**Exercise aim:** From the data below, set down exactly the lines between the one holding "framed print: present" and the one holding "boots: none [832,536,890,577]", inclusive, and no others.

**Material shown:**

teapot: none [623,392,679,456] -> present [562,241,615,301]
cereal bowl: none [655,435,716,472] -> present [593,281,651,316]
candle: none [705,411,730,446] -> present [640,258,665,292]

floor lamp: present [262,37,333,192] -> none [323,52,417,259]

* * *

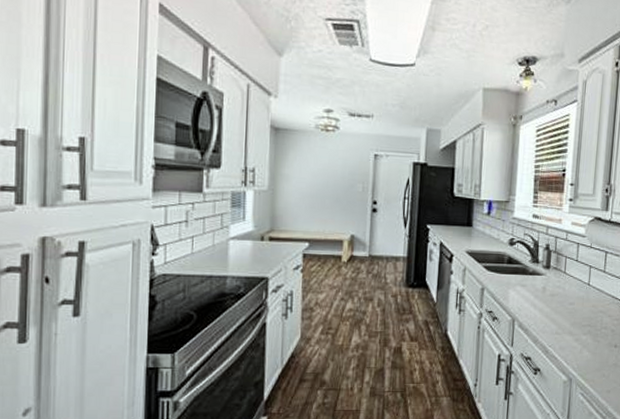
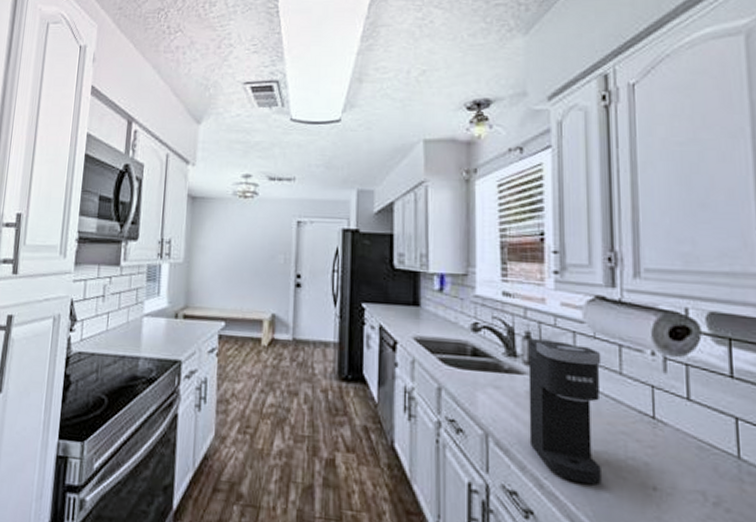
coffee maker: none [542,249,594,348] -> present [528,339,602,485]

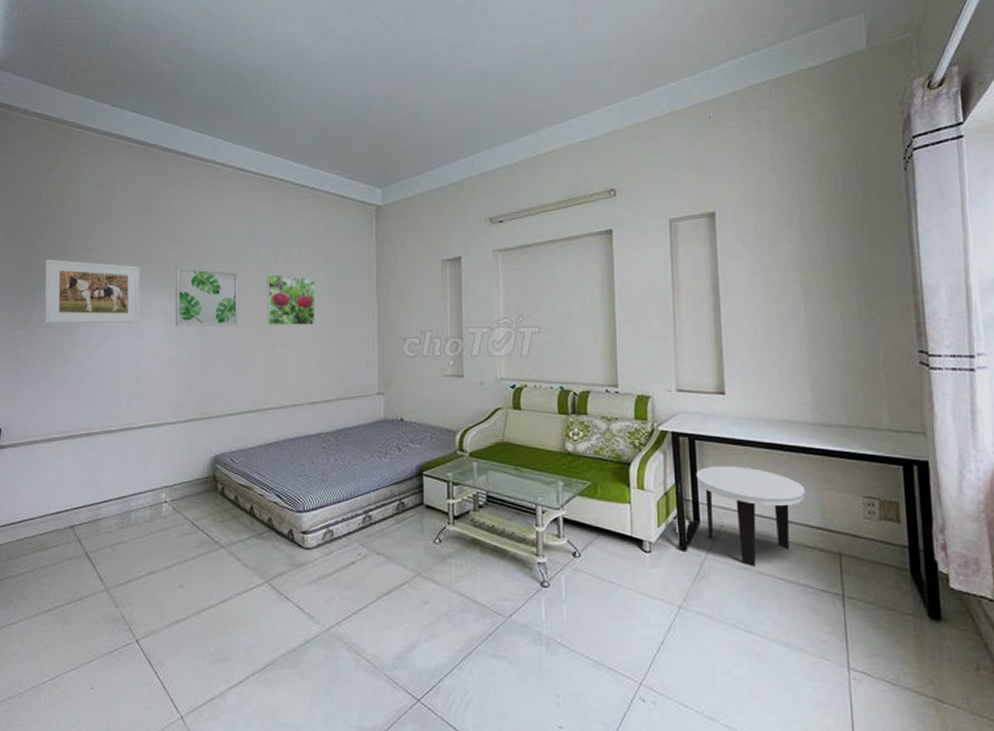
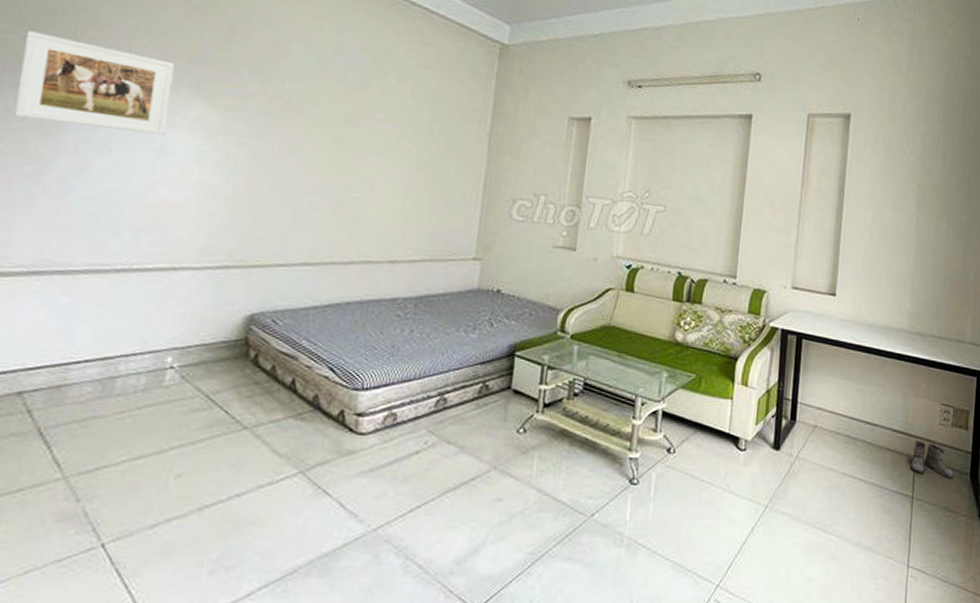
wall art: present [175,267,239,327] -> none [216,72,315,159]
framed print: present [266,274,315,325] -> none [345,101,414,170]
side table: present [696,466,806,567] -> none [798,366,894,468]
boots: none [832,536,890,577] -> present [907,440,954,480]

* * *

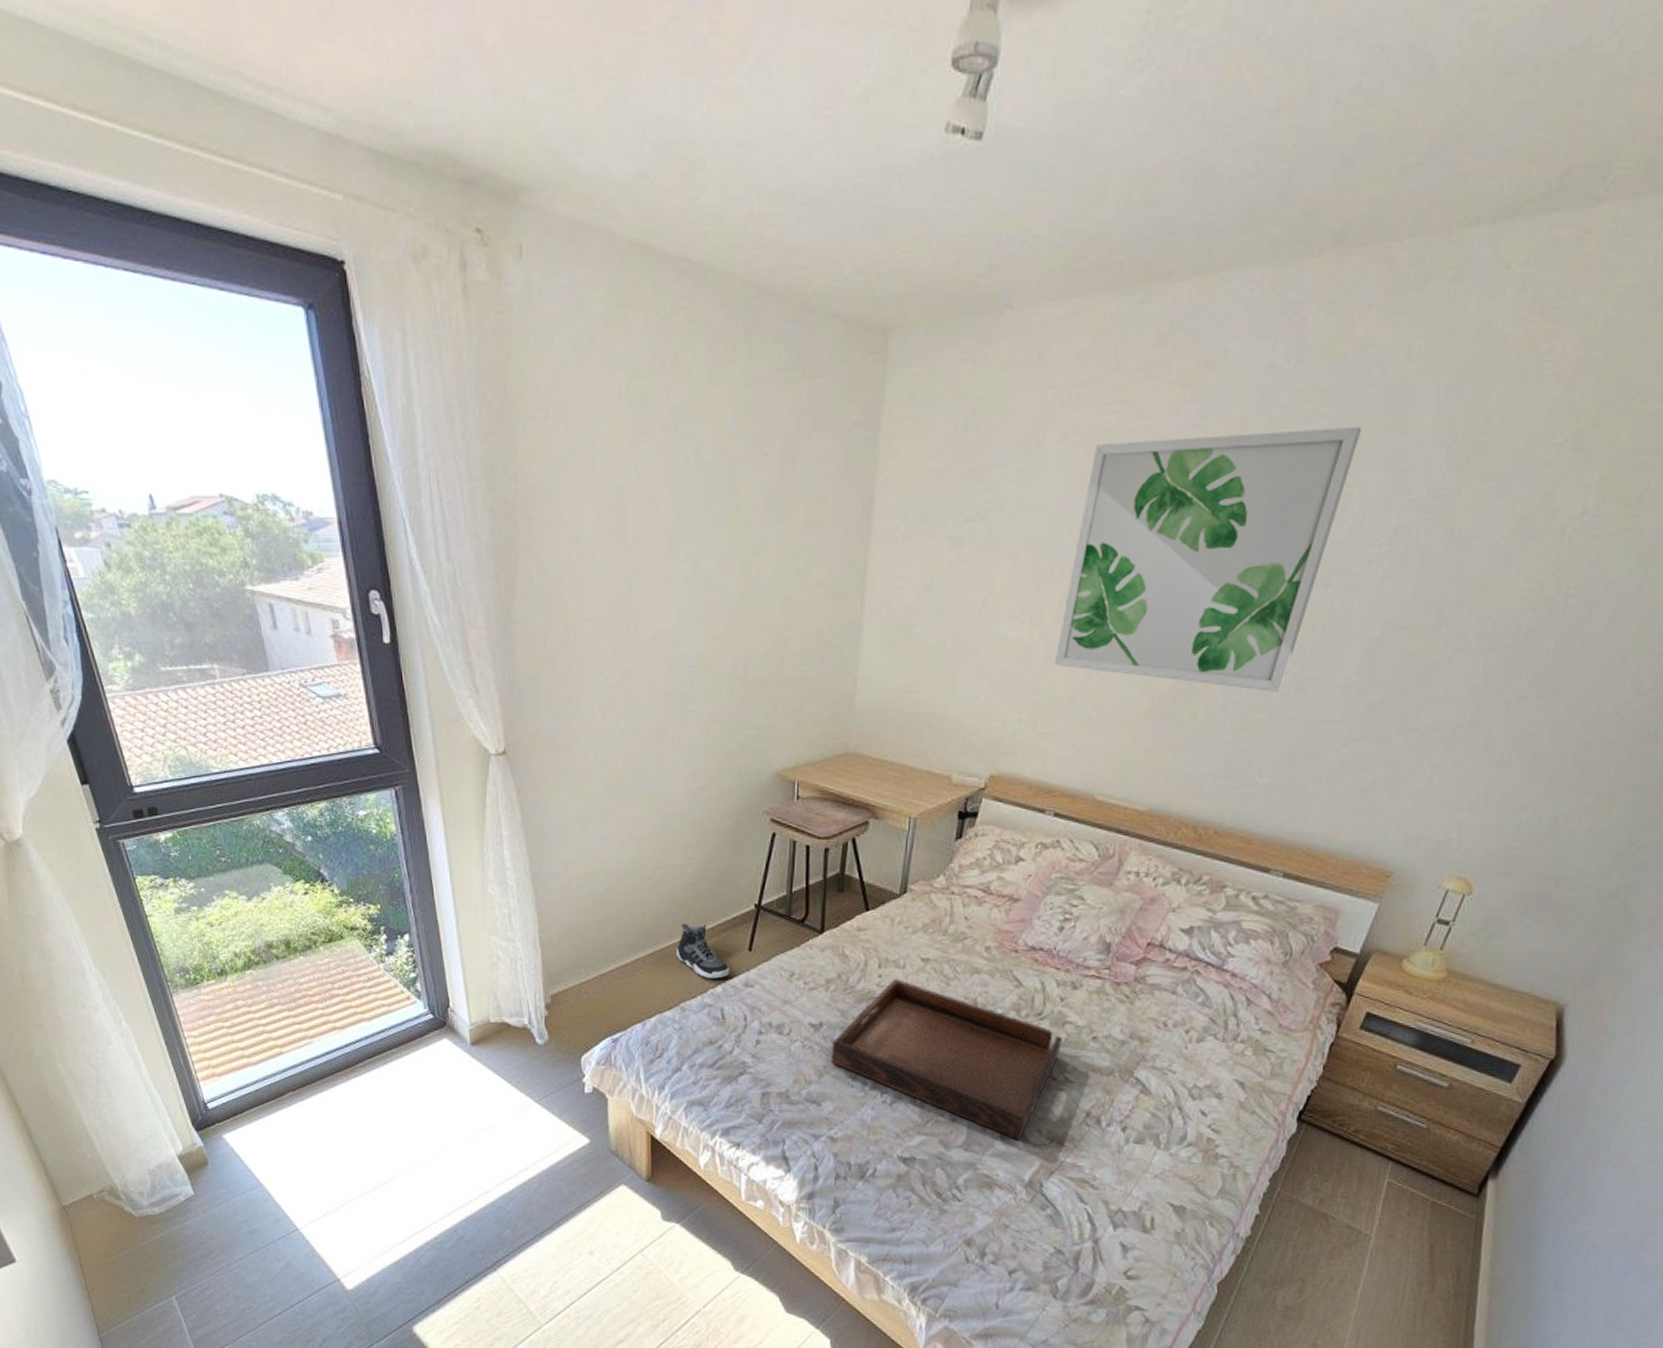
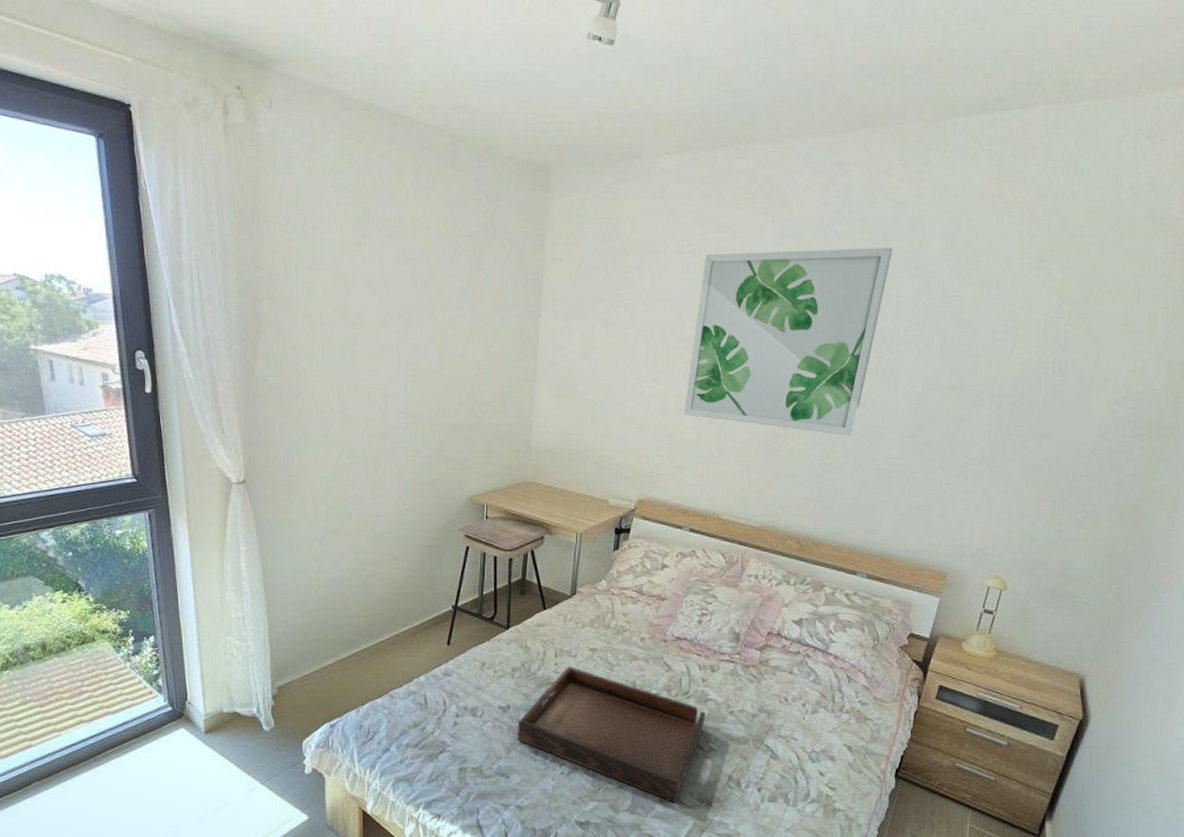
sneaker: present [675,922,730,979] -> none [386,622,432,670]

**Solution below:**
framed print: present [266,274,315,325] -> none [345,101,414,170]
side table: present [696,466,806,567] -> none [798,366,894,468]
boots: none [832,536,890,577] -> present [907,440,954,480]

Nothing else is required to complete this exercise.